Cass. Soc., 20 décembre 2023, n°22-11.676
Tout salarié titulaire d’un mandat (représentant syndical, délégué syndical, représentant d’une section syndicale…) ayant un nombre d’heures de délégation sur l’année dépassant 30% de la durée du travail fixée dans son contrat de travail ou applicable dans l’établissement, bénéficie d’une garantie d’évolution de rémunération. Ce principe, instauré par la loi du 17 août 2015 (dite « Rebsamen »), a été codifié à l’article L.2141-5-1 du code du travail, précisant que cette évolution de rémunération doit être au moins égale sur l’ensemble de la durée du mandat aux augmentations générale et à la moyenne des augmentations individuelles.
L’objet de cette loi est cohérent avec l’objectif des évolutions législatives et réglementaires de ces dernières années, tendant à favoriser l’engagement syndical et à in fine garantir un dialogue social effectif et performant dans l’entreprise. Il manquait cependant certaines précisions pour assurer l’effectivité de cette garantie sur (i) la date à laquelle il fallait se placer et la période à retenir pour opérer cette comparaison et (ii) sur la définition du panel de comparaison à retenir en matière de catégorie professionnelle et d’ancienneté. L’arrêt présenté permet de pallier cette imprécision de manière univoque.

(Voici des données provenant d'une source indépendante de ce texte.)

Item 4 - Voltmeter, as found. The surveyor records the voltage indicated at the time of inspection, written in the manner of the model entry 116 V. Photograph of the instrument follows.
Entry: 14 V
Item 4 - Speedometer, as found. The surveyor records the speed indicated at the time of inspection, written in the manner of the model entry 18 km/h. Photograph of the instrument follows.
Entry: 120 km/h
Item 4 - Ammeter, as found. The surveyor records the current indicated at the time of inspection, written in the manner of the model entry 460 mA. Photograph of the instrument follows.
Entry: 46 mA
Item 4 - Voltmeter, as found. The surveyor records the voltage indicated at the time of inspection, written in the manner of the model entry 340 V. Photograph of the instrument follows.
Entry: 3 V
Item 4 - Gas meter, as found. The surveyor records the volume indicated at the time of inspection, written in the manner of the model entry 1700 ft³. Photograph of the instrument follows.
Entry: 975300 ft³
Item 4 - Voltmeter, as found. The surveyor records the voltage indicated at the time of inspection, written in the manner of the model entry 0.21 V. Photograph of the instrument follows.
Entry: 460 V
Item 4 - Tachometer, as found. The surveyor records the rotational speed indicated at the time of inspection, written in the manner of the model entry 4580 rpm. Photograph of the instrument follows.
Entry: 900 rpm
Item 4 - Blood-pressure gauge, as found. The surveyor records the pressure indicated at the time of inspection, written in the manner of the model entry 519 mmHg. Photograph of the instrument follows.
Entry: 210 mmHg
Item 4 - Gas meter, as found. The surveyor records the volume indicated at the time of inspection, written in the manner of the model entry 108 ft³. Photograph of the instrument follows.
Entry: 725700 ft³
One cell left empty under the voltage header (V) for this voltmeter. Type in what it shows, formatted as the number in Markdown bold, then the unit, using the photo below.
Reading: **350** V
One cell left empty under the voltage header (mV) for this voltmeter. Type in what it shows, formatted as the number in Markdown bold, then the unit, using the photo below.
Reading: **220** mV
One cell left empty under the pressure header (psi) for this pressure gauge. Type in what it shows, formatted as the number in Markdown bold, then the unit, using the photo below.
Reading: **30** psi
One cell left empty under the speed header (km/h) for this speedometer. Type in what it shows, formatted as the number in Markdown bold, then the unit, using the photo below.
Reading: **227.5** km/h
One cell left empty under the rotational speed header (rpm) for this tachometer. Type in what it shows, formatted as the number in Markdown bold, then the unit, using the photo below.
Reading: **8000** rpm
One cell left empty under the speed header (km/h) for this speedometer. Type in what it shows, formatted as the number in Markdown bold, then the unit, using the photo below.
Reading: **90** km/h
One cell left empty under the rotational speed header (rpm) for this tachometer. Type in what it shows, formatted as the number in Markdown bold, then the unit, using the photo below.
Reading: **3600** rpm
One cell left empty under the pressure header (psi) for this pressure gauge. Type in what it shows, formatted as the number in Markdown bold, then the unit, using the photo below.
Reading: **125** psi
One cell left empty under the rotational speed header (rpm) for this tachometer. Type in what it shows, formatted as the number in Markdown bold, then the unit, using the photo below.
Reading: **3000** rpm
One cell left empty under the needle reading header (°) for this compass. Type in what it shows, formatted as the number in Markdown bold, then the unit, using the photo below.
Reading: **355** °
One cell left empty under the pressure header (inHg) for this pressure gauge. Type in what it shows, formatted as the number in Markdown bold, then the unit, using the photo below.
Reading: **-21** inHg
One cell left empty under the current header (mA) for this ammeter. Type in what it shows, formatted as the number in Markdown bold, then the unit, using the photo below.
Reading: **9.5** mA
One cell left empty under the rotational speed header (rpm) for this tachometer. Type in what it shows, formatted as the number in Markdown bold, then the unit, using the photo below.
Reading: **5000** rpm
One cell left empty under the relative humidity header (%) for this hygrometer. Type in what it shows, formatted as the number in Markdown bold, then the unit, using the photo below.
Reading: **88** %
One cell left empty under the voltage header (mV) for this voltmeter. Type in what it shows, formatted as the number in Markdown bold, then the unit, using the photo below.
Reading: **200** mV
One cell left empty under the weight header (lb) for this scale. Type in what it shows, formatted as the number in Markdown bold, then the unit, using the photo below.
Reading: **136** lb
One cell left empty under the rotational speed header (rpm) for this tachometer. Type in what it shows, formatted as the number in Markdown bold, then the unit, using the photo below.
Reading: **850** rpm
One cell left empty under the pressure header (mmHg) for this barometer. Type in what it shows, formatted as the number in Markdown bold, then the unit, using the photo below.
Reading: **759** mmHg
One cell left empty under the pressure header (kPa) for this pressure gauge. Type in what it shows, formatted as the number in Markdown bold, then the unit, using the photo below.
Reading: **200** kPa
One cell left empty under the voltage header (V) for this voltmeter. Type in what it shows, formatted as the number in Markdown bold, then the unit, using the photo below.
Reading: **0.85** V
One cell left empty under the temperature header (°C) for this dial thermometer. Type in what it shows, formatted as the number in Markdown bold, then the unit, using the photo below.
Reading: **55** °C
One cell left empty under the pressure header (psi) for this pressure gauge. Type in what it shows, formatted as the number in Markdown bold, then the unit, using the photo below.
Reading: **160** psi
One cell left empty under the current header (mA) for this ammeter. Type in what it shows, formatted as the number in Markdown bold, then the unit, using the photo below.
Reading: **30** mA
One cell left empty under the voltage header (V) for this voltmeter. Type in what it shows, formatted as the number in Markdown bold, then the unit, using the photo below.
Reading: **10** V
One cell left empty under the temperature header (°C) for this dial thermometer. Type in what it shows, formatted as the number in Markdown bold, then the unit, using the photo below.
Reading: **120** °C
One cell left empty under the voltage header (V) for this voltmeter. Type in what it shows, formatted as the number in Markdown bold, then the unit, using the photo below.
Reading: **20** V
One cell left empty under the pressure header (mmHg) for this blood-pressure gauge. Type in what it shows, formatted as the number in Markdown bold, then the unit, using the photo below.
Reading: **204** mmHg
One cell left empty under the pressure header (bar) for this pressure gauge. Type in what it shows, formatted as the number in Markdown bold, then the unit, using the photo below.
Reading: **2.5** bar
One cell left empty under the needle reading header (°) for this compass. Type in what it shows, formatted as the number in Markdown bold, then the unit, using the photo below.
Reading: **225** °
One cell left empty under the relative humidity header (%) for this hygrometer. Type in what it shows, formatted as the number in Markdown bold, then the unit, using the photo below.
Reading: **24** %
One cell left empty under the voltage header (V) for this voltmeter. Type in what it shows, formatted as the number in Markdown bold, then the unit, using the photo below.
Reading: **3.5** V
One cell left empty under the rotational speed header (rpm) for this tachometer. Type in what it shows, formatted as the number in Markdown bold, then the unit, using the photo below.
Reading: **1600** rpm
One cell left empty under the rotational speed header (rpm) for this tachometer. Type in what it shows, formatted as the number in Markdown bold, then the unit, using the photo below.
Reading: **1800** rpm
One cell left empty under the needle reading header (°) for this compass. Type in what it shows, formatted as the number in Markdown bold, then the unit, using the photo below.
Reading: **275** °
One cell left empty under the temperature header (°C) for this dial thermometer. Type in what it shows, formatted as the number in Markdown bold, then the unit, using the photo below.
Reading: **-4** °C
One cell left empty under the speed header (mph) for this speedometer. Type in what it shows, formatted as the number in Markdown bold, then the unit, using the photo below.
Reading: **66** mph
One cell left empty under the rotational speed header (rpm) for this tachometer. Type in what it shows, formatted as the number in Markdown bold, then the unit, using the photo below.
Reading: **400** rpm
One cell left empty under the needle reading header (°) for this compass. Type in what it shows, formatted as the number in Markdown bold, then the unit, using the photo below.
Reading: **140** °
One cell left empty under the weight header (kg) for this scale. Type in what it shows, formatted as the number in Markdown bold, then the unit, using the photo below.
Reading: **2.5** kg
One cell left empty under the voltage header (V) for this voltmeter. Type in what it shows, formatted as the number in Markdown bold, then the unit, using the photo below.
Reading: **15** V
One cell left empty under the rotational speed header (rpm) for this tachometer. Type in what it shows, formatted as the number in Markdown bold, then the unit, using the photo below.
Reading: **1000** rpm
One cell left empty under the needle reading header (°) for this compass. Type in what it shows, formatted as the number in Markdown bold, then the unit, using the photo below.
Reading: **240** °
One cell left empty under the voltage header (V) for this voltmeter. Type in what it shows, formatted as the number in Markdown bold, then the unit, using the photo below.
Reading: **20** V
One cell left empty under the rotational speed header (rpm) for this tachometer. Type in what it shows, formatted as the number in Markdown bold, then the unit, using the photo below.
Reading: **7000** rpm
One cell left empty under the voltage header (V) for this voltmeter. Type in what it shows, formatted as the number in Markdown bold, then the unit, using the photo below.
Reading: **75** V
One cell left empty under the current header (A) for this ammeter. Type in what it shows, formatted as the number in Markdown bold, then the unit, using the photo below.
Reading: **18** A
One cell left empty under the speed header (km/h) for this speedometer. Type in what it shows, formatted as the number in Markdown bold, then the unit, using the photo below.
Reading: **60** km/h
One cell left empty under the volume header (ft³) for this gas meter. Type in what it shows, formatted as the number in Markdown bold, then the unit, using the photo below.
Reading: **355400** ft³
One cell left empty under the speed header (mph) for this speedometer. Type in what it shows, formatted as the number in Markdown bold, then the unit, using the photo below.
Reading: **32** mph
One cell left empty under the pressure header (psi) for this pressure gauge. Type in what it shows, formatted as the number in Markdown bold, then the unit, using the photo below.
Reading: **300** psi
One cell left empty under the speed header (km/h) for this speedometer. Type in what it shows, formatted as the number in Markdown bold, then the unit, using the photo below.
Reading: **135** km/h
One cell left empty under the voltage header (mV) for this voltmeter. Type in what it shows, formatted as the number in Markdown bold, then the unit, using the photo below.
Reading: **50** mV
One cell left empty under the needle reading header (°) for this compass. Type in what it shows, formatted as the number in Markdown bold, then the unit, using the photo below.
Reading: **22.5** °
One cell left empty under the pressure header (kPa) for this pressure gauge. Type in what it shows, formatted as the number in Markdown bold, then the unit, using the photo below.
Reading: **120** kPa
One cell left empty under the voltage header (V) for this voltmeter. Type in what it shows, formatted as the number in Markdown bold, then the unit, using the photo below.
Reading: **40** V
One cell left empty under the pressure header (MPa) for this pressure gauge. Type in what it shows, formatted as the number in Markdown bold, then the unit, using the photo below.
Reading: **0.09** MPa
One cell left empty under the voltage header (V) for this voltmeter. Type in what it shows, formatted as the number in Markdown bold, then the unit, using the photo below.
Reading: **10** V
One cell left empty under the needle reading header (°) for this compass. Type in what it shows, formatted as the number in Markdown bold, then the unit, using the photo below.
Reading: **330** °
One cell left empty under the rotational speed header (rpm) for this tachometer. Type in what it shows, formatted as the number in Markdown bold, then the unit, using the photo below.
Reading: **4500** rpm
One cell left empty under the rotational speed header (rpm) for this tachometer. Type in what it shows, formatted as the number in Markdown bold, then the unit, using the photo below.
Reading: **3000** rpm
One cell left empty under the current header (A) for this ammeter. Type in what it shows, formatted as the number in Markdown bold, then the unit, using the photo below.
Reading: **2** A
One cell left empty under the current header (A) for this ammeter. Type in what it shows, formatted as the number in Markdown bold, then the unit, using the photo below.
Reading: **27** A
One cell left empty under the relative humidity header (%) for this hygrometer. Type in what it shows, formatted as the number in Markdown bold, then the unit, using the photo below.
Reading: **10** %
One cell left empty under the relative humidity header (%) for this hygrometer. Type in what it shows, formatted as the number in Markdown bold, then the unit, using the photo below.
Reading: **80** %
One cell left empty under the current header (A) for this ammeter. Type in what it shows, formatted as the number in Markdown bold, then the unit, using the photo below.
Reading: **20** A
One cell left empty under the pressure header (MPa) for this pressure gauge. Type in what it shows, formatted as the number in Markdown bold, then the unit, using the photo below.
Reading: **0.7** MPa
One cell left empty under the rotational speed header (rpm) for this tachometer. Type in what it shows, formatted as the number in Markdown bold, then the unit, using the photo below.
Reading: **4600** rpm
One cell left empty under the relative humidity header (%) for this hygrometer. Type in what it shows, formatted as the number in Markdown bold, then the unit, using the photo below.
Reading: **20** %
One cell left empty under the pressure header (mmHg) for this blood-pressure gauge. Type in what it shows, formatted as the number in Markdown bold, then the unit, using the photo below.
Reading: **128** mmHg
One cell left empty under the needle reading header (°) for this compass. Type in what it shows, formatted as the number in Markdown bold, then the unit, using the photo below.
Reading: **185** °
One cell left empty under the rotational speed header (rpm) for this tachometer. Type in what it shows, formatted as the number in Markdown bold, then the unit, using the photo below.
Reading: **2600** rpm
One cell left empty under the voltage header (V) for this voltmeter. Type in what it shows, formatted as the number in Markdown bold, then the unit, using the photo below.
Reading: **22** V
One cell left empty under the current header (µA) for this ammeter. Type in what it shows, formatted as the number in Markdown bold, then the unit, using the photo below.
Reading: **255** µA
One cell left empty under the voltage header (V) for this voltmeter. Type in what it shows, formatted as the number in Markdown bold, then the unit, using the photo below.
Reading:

En l’espèce, un salarié est titulaire de plusieurs mandats syndicaux et électifs. Ses heures de délégation cumulées dépassent dès lors le seuil des 30% fixé par l’article L. 2141-5-1 précité. Le syndicat du salarié se substitue au salarié pour saisir le conseil de prud’hommes d’une demande de paiement d’un rappel de salaire, considérant que l’employeur n’avait pas respecté la garantie de rémunération sur trois aspects :
- En ne se plaçant qu’à l’échéance du mandat pour apprécier le respect de la garantie de rémunération ;
- En utilisant un panel composé de salariés ayant certes le même coefficient dans la classification mais n’exerçant pas des fonctions de même nature,
- En utilisant un panel composé de salariés ayant des anciennetés comparables à plus ou moins 5 ans.
La cour d’appel de Limoges avait considéré que la garantie légale de progression ainsi appliquée, avait été respectée, précisant notamment que l’employeur avait suivi les préconisations de l’Union des Caisses Nationales de Sécurité Sociale et que le fait de retenir des tranches d’ancienneté fixes de cinq années, plus en adéquation avec la durée des mandats syndicaux de trois ans, était un choix pertinent.
La Cour de cassation casse l’arrêt de la cour d’appel en précisant que la comparaison de l’évolution de la rémunération :
- doit être effectuée annuellement pour que le mécanisme de l’article L.2141-5-1 du code du travail soit réellement efficient ;
- doit être faite en fonction d’un panel de salariés ayant non seulement le même coefficient dans la classification applicable mais également le même type d’emploi, et engagés à une date voisine ou dans la même période (période devant donc être inférieure à 5 années).